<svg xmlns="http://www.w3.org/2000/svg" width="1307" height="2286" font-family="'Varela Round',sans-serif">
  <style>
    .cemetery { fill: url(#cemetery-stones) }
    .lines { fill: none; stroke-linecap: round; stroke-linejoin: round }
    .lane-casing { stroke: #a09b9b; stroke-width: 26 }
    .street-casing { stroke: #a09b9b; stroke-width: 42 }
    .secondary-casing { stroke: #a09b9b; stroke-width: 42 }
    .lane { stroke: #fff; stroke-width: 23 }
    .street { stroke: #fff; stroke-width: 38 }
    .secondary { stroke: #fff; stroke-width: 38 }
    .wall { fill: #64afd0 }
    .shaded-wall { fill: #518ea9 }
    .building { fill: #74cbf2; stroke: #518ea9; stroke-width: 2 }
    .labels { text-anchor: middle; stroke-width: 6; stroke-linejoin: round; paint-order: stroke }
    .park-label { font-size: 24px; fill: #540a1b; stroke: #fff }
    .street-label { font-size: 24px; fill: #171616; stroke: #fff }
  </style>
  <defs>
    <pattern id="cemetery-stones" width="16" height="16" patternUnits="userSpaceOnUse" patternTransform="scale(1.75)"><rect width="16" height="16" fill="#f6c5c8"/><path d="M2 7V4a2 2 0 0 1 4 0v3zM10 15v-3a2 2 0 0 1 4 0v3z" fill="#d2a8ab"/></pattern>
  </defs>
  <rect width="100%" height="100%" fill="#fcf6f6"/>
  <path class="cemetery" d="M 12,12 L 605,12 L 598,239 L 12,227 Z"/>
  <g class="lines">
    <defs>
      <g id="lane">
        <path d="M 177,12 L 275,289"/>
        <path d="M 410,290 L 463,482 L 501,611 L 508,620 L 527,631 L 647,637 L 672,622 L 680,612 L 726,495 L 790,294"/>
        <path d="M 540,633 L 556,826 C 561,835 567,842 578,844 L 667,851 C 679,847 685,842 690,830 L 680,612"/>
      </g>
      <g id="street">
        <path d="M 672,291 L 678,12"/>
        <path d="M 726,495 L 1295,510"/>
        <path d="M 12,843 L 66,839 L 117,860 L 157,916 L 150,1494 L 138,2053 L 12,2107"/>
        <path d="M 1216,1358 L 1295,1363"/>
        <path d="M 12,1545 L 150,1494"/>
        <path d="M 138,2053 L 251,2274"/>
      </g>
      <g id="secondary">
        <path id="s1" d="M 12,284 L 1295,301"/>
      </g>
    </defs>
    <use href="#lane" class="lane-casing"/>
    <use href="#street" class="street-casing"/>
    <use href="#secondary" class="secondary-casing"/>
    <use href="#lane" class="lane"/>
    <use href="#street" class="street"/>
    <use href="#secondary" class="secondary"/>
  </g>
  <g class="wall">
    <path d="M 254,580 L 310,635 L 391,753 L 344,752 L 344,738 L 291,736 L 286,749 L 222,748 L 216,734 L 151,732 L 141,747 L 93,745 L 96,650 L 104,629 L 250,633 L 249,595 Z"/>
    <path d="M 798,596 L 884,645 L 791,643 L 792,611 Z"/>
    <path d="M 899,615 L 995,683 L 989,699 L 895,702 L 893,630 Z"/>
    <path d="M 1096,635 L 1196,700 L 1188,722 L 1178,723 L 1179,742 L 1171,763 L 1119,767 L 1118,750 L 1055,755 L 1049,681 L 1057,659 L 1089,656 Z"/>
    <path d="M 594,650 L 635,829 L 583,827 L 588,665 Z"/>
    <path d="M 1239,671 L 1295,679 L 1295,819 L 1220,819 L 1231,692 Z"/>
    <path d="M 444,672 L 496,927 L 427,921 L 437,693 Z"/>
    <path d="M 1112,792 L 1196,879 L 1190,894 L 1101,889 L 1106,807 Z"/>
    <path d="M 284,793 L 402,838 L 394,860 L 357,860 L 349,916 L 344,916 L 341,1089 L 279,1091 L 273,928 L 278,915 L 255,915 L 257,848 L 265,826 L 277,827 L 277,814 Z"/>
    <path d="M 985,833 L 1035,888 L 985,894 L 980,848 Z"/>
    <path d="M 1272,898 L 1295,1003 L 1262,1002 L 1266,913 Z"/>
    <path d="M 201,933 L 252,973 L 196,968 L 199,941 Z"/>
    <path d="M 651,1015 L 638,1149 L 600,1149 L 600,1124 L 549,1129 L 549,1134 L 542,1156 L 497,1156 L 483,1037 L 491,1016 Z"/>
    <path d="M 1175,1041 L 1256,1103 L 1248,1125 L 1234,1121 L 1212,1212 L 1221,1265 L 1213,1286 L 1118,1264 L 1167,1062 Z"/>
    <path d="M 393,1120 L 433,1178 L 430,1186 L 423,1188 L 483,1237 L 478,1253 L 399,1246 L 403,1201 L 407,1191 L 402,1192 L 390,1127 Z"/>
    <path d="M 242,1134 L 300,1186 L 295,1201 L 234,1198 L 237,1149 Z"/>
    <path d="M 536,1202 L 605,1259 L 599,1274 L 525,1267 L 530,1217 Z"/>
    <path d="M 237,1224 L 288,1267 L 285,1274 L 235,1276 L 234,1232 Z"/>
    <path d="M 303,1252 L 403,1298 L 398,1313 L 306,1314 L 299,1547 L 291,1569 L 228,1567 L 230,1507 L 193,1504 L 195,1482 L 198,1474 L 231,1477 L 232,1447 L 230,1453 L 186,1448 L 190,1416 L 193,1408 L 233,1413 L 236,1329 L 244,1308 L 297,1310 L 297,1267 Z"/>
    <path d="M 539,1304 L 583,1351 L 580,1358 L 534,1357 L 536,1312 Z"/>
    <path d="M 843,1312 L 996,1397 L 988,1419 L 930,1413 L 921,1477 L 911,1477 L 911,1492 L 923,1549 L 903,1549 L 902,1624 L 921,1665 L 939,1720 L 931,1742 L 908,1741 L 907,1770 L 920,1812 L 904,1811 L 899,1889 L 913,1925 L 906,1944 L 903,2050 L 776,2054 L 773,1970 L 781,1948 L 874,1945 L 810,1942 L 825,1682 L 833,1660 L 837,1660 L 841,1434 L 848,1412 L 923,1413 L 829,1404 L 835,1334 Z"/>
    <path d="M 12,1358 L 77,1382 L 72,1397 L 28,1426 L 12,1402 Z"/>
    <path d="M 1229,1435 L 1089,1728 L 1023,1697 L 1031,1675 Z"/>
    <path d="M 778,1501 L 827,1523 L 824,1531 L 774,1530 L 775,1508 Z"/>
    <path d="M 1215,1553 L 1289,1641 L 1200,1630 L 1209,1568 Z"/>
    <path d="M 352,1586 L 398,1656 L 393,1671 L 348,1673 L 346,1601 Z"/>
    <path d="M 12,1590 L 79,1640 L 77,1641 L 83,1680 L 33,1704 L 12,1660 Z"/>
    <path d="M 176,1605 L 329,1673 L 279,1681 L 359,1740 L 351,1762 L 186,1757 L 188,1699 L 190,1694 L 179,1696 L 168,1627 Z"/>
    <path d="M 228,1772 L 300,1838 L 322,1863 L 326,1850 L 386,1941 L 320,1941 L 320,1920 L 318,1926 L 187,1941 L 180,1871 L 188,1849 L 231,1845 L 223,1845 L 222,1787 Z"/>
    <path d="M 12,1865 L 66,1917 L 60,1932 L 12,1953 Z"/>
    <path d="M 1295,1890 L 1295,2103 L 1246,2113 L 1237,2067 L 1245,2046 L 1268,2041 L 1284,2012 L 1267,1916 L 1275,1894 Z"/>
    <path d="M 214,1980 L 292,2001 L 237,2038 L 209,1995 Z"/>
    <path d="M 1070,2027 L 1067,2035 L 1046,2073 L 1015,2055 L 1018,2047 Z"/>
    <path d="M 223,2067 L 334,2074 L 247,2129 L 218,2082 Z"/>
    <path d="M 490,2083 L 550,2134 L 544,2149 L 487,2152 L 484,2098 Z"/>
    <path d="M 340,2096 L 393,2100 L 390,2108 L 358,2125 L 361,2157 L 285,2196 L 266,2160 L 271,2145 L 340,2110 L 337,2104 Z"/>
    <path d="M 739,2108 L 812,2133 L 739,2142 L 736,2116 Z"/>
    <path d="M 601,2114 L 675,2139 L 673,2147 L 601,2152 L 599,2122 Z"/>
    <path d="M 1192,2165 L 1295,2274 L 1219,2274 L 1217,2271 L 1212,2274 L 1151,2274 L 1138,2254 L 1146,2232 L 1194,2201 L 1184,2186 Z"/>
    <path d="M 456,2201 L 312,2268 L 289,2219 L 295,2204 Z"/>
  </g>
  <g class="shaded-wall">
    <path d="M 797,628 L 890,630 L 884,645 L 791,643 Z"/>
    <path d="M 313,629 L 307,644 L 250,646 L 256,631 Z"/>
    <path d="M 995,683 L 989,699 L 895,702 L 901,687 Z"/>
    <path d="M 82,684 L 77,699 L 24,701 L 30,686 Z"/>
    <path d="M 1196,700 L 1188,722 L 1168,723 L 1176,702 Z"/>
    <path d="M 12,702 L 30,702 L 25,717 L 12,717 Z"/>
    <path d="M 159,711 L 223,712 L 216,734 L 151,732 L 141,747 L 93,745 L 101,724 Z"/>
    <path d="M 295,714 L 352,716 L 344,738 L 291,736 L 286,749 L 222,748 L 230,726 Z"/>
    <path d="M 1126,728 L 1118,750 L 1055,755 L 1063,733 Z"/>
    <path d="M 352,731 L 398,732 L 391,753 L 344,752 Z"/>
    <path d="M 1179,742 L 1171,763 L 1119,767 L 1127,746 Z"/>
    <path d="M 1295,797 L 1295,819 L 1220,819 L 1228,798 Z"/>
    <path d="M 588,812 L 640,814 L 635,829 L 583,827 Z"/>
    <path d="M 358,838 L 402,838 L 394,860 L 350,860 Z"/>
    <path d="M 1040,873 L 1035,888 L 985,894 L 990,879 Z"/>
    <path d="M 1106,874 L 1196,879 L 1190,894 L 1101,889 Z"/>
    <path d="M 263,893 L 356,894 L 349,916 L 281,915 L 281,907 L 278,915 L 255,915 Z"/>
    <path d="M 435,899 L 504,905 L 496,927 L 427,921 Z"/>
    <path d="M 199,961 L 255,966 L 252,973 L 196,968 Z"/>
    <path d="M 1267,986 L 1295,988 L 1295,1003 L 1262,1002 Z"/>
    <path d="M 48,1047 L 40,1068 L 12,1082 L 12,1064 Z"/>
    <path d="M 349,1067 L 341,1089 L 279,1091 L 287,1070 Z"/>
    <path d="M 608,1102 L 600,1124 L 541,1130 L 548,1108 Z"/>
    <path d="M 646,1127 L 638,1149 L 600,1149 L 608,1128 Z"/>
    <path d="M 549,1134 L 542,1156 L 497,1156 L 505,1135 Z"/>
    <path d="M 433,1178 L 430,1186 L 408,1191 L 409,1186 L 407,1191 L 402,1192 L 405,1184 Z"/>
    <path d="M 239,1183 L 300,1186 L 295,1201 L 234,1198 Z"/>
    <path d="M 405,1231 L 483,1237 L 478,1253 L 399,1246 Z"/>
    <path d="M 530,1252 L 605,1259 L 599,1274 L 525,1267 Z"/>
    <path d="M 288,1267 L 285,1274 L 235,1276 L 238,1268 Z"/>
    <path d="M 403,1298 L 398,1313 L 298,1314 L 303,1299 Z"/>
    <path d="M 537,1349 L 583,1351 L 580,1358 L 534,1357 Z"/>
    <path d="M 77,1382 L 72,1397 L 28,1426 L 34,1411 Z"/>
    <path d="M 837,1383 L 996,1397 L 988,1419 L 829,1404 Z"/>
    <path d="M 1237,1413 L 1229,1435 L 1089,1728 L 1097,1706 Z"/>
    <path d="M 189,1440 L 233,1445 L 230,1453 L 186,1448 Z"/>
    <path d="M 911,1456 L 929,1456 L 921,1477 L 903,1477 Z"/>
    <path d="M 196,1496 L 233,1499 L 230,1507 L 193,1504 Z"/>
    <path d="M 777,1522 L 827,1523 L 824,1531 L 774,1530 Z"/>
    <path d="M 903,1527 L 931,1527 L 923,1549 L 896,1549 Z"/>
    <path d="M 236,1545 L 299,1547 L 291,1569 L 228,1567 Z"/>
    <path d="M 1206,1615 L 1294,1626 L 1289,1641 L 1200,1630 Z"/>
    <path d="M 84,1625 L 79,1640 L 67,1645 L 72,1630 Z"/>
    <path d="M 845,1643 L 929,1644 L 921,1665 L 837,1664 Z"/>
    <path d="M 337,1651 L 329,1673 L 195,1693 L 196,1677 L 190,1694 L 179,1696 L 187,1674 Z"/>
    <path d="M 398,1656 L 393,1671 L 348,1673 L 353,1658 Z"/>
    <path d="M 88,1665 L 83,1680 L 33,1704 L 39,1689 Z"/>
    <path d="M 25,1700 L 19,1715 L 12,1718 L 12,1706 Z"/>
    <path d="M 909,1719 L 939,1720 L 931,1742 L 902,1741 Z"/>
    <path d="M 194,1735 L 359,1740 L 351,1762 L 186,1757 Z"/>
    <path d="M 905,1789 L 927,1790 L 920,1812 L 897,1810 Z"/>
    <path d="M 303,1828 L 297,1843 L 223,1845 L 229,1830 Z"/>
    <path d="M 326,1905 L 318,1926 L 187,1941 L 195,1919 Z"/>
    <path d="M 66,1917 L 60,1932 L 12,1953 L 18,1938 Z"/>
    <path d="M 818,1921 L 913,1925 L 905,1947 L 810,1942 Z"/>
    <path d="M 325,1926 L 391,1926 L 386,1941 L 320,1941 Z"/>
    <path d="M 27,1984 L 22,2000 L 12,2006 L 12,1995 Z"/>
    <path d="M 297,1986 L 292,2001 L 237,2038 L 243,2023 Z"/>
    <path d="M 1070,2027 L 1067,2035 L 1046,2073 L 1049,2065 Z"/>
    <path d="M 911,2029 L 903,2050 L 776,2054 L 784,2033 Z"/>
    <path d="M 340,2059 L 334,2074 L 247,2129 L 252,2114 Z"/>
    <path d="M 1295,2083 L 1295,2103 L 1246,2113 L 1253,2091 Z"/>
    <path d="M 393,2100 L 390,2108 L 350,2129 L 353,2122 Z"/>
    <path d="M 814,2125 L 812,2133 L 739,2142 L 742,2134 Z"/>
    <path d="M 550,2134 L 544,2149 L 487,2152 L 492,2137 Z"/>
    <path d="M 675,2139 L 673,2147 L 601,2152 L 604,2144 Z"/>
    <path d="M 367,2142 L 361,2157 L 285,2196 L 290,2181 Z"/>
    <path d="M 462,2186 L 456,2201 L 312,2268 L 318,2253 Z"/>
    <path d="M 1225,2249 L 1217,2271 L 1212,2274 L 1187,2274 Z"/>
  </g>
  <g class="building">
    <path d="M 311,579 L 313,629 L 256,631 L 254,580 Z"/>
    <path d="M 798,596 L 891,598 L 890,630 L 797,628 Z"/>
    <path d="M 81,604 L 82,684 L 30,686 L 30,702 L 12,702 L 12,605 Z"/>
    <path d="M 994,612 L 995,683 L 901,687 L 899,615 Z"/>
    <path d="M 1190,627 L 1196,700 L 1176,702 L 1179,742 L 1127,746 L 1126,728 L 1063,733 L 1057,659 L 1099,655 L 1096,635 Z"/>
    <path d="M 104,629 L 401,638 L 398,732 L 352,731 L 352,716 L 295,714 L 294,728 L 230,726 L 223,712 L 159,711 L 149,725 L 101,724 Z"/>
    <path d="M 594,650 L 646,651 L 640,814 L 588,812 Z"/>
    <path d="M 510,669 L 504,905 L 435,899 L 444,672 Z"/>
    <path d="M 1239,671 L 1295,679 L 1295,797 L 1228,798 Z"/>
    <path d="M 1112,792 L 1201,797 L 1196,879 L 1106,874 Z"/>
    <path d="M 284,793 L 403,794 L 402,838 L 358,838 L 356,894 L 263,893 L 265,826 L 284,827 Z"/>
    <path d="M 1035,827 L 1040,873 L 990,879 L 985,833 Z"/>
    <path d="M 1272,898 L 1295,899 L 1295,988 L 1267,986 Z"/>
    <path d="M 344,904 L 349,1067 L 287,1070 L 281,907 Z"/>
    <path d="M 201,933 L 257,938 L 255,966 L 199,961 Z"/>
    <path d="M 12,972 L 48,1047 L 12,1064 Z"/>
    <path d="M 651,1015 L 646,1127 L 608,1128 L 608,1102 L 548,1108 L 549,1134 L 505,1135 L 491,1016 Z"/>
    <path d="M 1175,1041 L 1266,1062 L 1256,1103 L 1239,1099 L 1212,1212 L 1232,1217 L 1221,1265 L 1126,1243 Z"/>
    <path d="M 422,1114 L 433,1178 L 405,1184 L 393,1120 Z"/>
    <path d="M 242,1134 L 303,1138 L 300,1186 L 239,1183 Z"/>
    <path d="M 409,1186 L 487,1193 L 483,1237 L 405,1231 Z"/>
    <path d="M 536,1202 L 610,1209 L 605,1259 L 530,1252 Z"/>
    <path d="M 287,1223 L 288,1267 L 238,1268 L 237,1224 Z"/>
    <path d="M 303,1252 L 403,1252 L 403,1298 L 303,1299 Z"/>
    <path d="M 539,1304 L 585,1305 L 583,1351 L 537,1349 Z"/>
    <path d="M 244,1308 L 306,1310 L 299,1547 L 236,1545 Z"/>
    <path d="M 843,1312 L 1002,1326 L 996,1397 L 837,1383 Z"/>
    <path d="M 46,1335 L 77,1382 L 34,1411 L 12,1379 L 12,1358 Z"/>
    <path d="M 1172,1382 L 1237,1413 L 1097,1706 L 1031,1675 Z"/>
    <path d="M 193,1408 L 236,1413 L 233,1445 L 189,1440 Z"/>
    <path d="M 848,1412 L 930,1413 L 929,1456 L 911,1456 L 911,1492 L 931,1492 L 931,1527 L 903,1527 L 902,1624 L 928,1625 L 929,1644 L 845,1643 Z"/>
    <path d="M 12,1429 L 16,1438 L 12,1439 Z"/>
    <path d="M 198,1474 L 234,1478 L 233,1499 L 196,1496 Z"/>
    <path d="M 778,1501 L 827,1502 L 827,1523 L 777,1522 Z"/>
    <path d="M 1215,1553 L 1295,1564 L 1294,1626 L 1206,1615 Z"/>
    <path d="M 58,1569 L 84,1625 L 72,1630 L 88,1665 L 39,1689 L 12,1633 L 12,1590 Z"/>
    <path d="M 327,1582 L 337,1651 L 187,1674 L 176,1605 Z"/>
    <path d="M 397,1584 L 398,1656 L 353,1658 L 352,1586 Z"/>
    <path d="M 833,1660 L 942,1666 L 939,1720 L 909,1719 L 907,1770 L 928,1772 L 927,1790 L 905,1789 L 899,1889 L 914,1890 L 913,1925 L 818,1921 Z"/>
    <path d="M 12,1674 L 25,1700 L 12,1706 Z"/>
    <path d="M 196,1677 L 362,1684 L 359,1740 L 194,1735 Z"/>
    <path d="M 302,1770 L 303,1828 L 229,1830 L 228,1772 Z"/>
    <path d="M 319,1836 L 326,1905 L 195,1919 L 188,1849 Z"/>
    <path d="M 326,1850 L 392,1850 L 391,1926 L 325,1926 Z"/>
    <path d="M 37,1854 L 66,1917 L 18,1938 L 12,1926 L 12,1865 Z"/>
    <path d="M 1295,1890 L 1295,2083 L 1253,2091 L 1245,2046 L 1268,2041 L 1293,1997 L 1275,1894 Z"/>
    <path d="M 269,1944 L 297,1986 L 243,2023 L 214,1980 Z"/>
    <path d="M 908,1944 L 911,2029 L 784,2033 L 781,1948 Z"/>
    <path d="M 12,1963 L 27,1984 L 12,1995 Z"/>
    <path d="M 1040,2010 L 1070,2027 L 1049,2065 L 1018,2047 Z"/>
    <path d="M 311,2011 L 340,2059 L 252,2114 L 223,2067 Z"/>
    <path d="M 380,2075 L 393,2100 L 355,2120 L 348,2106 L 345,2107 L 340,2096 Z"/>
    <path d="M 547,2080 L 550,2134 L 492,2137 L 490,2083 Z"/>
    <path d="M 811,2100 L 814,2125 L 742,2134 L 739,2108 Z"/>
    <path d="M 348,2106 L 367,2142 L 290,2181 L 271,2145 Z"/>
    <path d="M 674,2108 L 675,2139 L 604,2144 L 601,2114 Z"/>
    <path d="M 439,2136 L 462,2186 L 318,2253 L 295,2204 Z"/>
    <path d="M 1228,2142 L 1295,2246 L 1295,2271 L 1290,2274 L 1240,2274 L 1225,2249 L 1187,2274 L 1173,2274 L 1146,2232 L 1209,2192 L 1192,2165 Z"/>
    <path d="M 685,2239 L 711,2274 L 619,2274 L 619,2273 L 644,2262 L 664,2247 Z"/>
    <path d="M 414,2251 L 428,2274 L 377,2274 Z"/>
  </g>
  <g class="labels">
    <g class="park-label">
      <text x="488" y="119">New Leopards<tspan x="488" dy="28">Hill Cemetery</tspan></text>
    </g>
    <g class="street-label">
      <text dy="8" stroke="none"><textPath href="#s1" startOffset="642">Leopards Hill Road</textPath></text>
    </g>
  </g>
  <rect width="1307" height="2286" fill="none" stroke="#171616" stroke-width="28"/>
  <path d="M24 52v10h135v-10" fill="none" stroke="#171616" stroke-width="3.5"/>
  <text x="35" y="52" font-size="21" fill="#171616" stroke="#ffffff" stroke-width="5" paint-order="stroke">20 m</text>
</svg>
-*-*-
Try it » Report every line from the listing above where the string "lines" can be found.

Response area »
    .lines { fill: none; stroke-linecap: round; stroke-linejoin: round }
  <g class="lines">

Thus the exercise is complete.